I’m just finishing up very long conceptual poem that utilizes a New York Times travel article as its template, over which is written a confusion its context, “36 Hours in Tuscany,” with the ambience of “the war on terror,” and the historical, cultural, and geographical context of Iraq and Afghanistan. It is more subtle than it sounds.

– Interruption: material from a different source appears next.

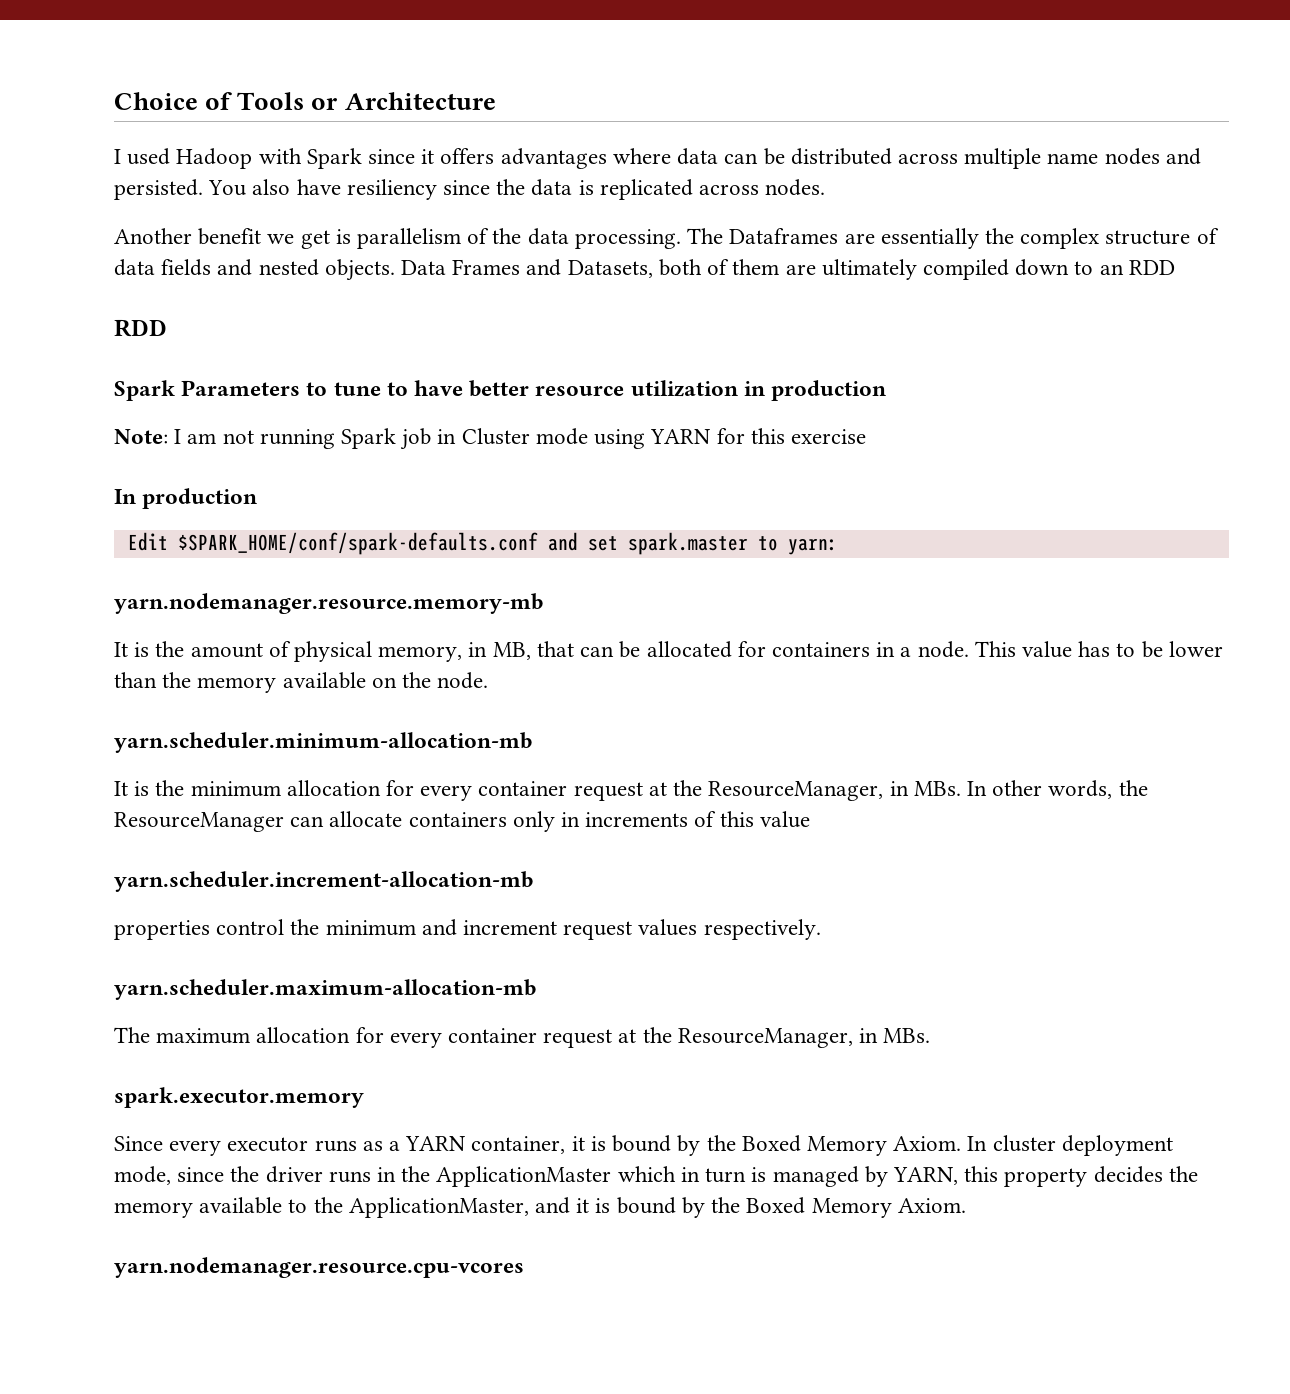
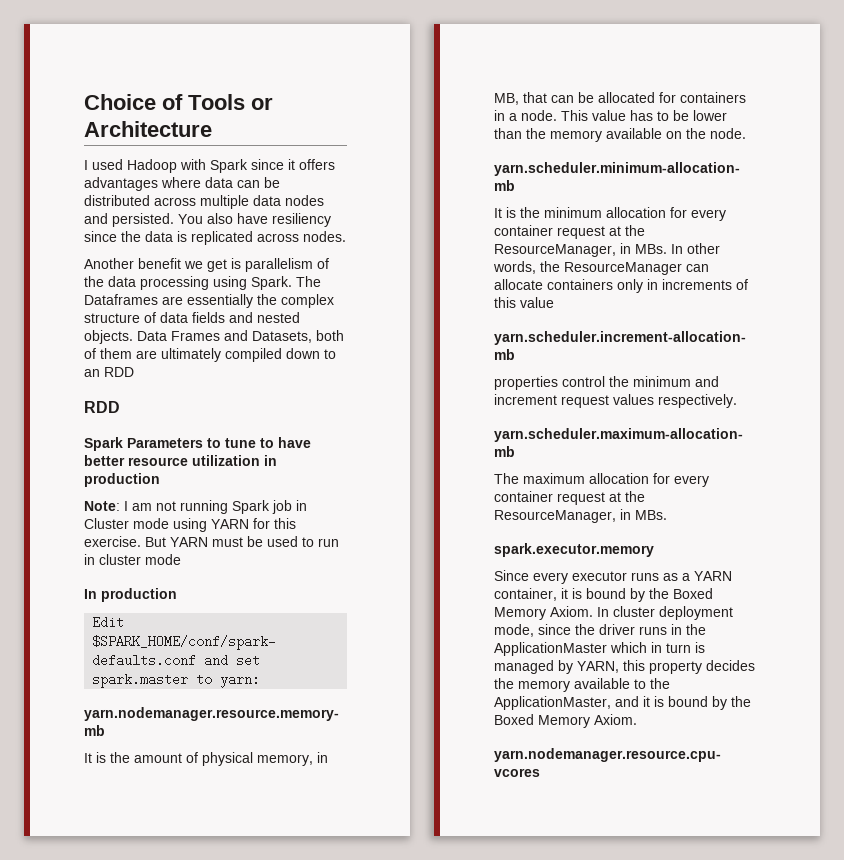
[1047,153,1099,164] name -> [253,195,281,206] data
[574,229,681,249] processing. -> [140,276,292,290] processing using Spark.
[790,429,866,444] exercise -> [84,536,339,547] [84,554,181,565] exercise. But YARN must be used to run in cluster mode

I’m just beginning a longer “poem” that reworks the really, just laughably horribly-written sex scenes penned by authors like Updike, Roth, Franzen, Henry Miller, Mailer, Tom Wolfe, Styron, and others in the context of two great, radical art house films; the former French, the latter Belgian: Two or Three Things I Know About Her (Jean-Luc Godard, 1967), and Jeanne Dielman, 23 Commerce Quay, 1080 Brussels (Chantal Akerman, 1975). Further contextualizing the “poem” is work from Ikkyū, an iconoclastic Japanese Zen Buddhist Monk who wrote eccentric, often crude and sexual poetry; the Circe section of Joyce’s Ulysses, which usefully confuses gender and sexuality; and Rabelais’ intelligently, flagrantly vulgar Gargantua and Pantagruel.
What are you reading?
I read a lot of contemporary and late-modern foreign fiction in English translation. Right now, I’m reading a fantastic Bulgarian novel by Georgi Gospodinov, called The Physics of Sorrow (Open Letter Books, 2015), and Laszlo Krasznahorkai’s engaging Satantango (New Directions, 2013), a Hungarian novel. Krasznahorkai just won the 2015 Man Booker International Prize. I’m also reading Jakov Lind’s Landscape in Concrete (Open Letter Books, 2009), first published in German in 1966, which is wonderful. The Green Ray (Ugly Duckling Press, 2015) by Corina Copp, and recently finished Fred Moten’s book of poems, The Feel Trio, which is just a mind blowlingly complex and compelling text. I’m just about to dig into Broc Rossell’s new book with Cleveland State University Poetry Center, Festival.